Мигом прокрутив все это в голове, Эмма перевела перехваченное шокирующей новостью дыхание и потребовала:
– Рассказывайте…
– А че рассказать тебе, девка, коли я сама мало что знаю. Бабы говорили, что сынок у него имеется. Вроде красотой под стать тебе. И что отец сына никогда на произвол судьбы не бросал. Вот так-то…
– А поподробнее?! Что-нибудь еще сможете добавить?!
– Нет. – Взгляд соседки был почти тверд и честен, за исключением маленькой, почти незаметной тени природной осторожности, которая металась и пряталась где-то на самом дне ее бесцветных глаз.
– Ну почему тогда он ни разу не дал о себе знать?! Почему он ни разу не объявился за столько лет?! Зная, что отец погиб… Так это… Так это вы его имели в виду, ну… говоря о моем сне?!
– А кто его разберет, сон твой?
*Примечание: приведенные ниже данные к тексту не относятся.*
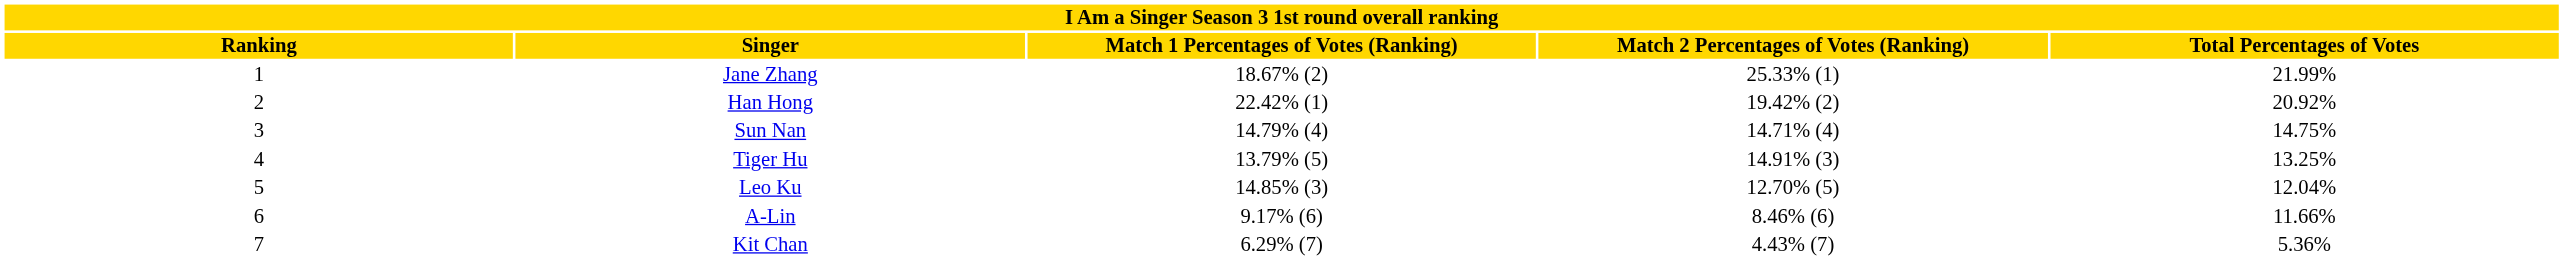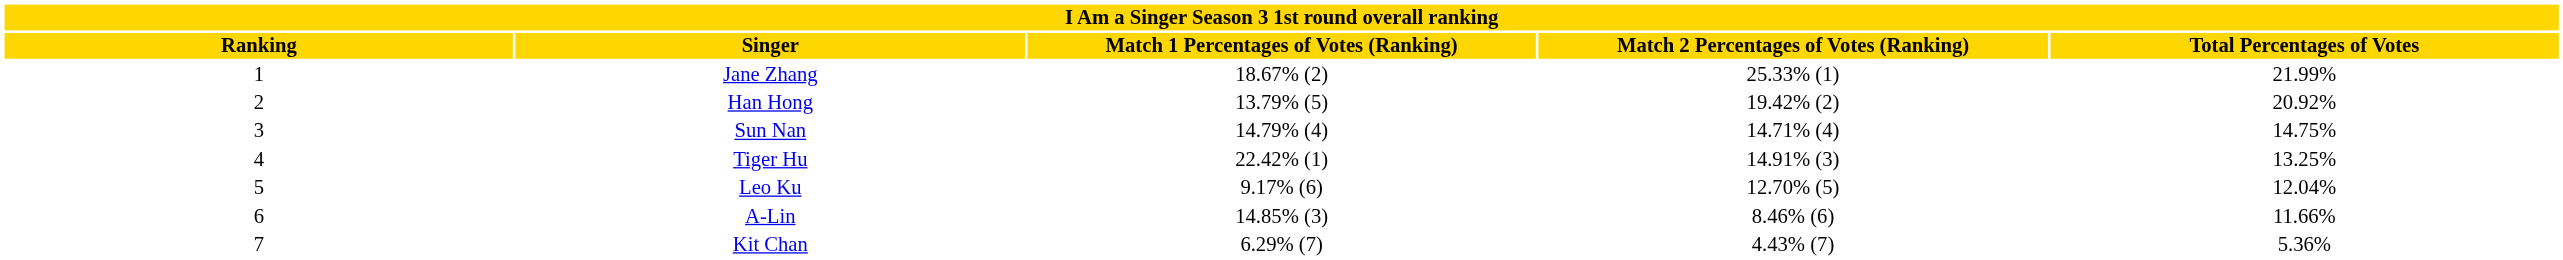Han Hong | column 3: 22.42% (1) -> 13.79% (5)
Tiger Hu | column 3: 13.79% (5) -> 22.42% (1)
Leo Ku | column 3: 14.85% (3) -> 9.17% (6)
A-Lin | column 3: 9.17% (6) -> 14.85% (3)
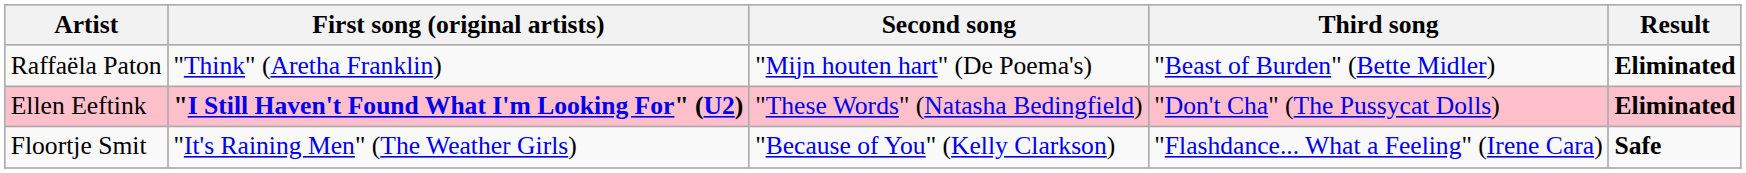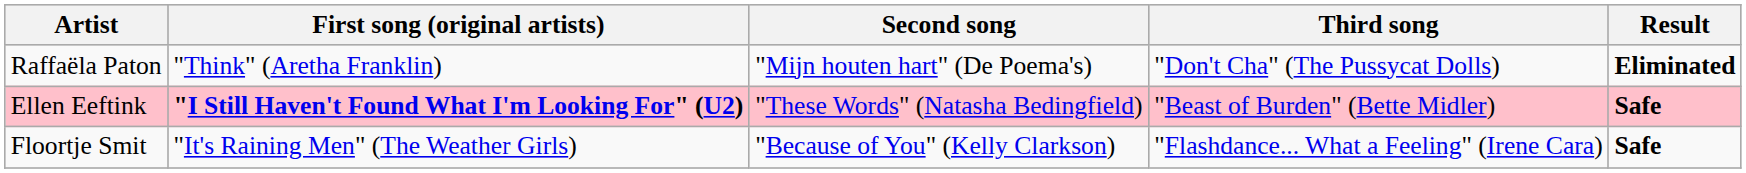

Время покажет… Время покажет, кто и что… Но то, что брат у тебя имеется, это ты должна была знать. Неужели Данилка-то твой ни разу тебе о нем не говорил?
– Данила?! – Эмма непонимающе воззрилась на соседку. – А при чем тут Данила?!
Тетя Зина заерзала под ее взглядом, пронзавшим ее как рентгеновский луч, но более не проронила ни звука на этот счет. На все вопросы она либо равнодушно пожимала плечами, либо беззлобно фыркала в полупустую кружку с чаем.
Через пятнадцать минут Эмма выклянчила у нее обещание помощи и поддержки в их «общем» деле, попрощалась и ушла к себе.
Там она снова засела за конспектирование собственных мыслей, подрисовав еще одно параллельное течение под кодовым названием «БРАТ».
Она, конечно же, допускала мысль о том, что он существует в природе. Что отец на самом деле поддерживал с ним постоянную связь, но вот то, что он скрыл от нее его существование, в голове не укладывалось.